BuzzFeed Probably Shouldn’t Have Published Its Journalism Salary Survey

Photo: BuzzFeed

The salary disparity between men and women has been a hot subject in recent years, what with leaning in and the confidence gap and, most recently, Jill Abramson’s departure from the New York Times. So BuzzFeed decided to look into how it works within journalism.

First, the site invited a bunch of journalists to fill out a form anonymously disclosing their gender, salary, and so on. Then, after editors crunched the numbers from the almost 900 responses they had received, the site published an article with the bold headline “Here’s What Female And Male Journalists Actually Make,” complete with a couple snazzy charts laying out the results.

And yes, there were disparities, though apparently they didn’t kick in until higher levels of management (that is, entry-level male and female journalists are paid about the same). But it isn’t worth analyzing this in much depth, unfortunately, because the survey actually tells us very little about the subject at hand due to its many flaws.

BuzzFeed acknowledges some of them:

The goal was to take an honest look at pay discrepancy. The sample wasn’t random, and the survey is far from perfect. People who felt less satisfied with their salaries, for example, might have been more likely to complete the survey. But it’s a useful step toward knowing how big the gap might be, and at what stage in our careers it widens the most.

When it comes to the science of extracting broadly meaningful results from surveys, “The sample wasn’t random” should generally be viewed as a red flag waving violently while an alarm blares and firecrackers go off. You usually need a random sample — or close enough to one — if you’re going to claim that your results can be interpreted in a general way. And when you scroll down the BuzzFeed article further, you get a sense of just how non-random this sample was, and of other flaws that make it really hard to take these results seriously:

1. More than half of the respondents came from New York City or Washington, D.C. Yes, BuzzFeed stamped “not a representative sample” on the main chart, but that’s an understatement. Any useful survey like this will sample from a wide range of media markets. New York and D.C. are, suffice it to say, unique in a lot of ways, and the vast majority of journalists do not work in either market.

2. 83 percent of the respondents were 30 or younger. BuzzFeed’s editors basically sampled their friends and their friends’ friends: The survey “was emailed to BuzzFeed editorial staffers, as well as to former colleagues and contacts working at the biggest websites, newspapers, magazines, and broadcast networks in the country; they were asked to pass it along.” Obviously most journalists are older than 30, so this ends up being a survey that, statistically speaking, effectively excludes most journalists.

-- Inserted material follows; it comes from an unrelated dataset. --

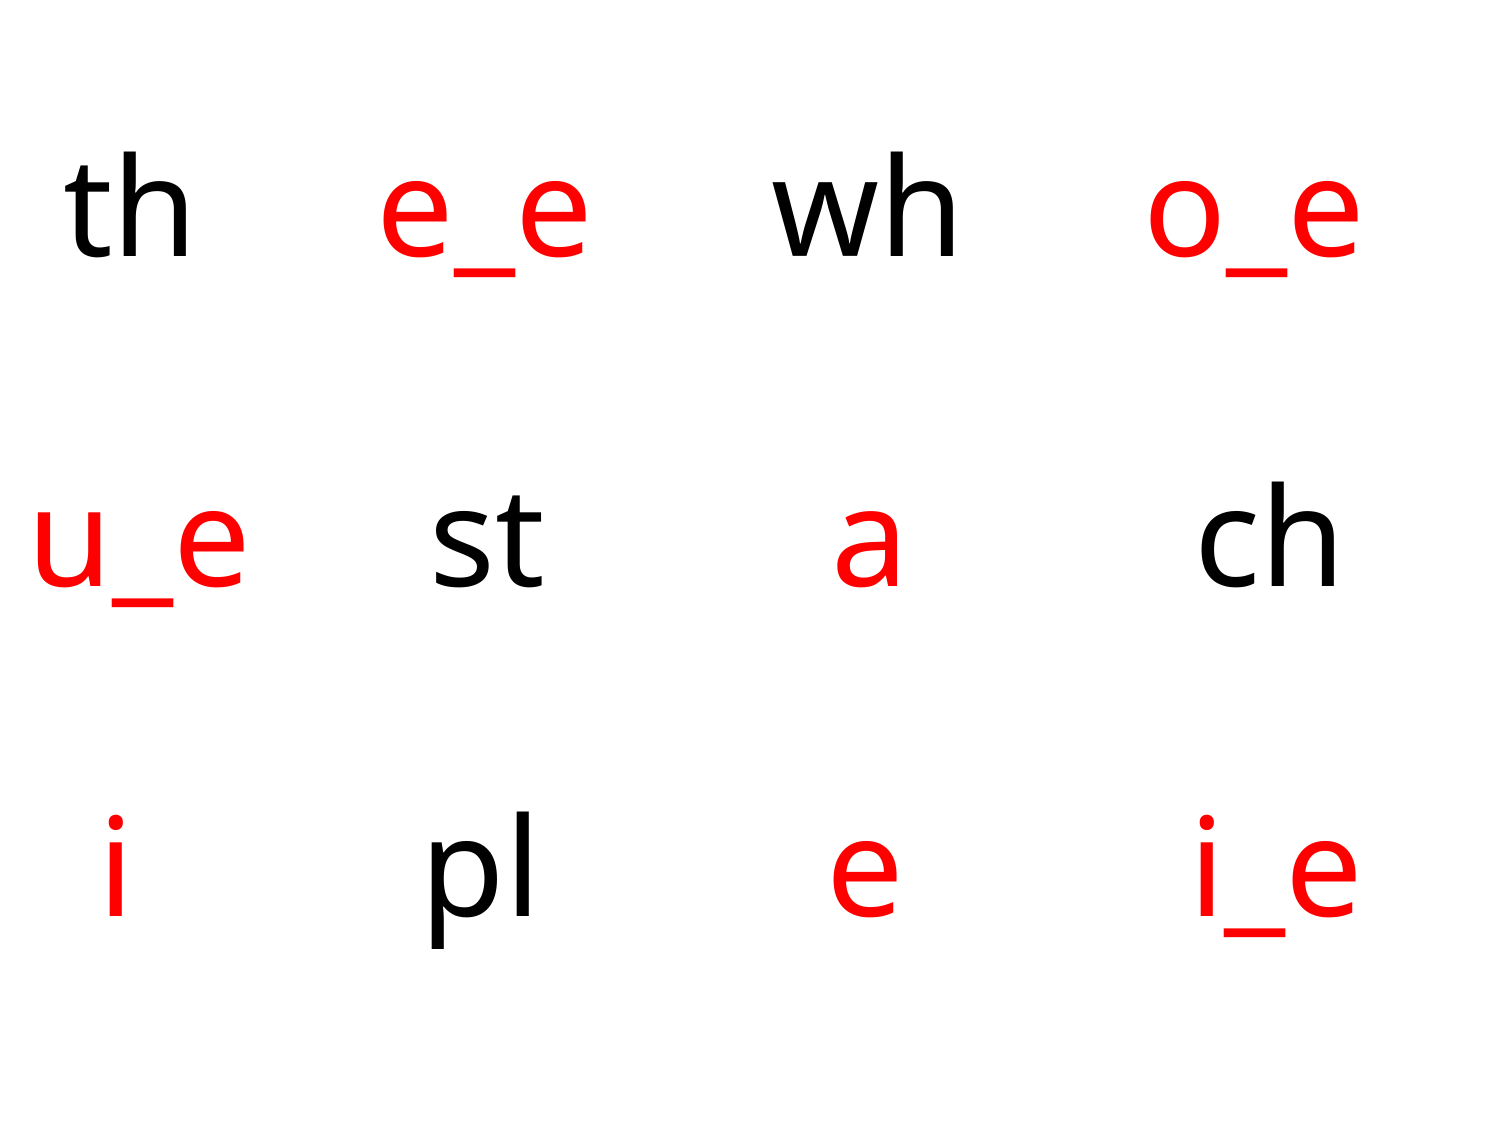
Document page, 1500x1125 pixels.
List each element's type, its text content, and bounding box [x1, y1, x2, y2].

text_box th e_e wh o_e u_e st a ch i pl e i_e [12, 111, 1479, 951]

3. The categories are hard to interpret. Respondents were asked to describe themselves as “entry level,” “mid-level,” “senior non-management,” or “senior management.” It’s unclear exactly how to translate these, so there’s a chance that if these categories had been phrased just a little bit differently, the results would have changed a lot.

Yes, BuzzFeed deserves some credit for tackling this subject, and greater pay transparency would be a helpful way to combat the gender pay gap in journalism and elsewhere. But on the other hand, the site clearly wasn’t all that interested in going about this in a rigorous way: One of the emails in which BuzzFeed solicited responses from journalists found its way to me, and it was time-stamped 3:50 p.m. on Thursday. The piece went live a little before 6 p.m. on Friday, suggesting that BuzzFeed may have been more concerned with riding the wave of Abramson coverage than with allowing some time for a bigger (and possibly more representative) sample to emerge.

This article is going to be passed around a lot and treated like an important data point in the pay-gap discussion, mostly because the headline and charts drown out the many problems. But a survey this flawed probably shouldn’t have been published.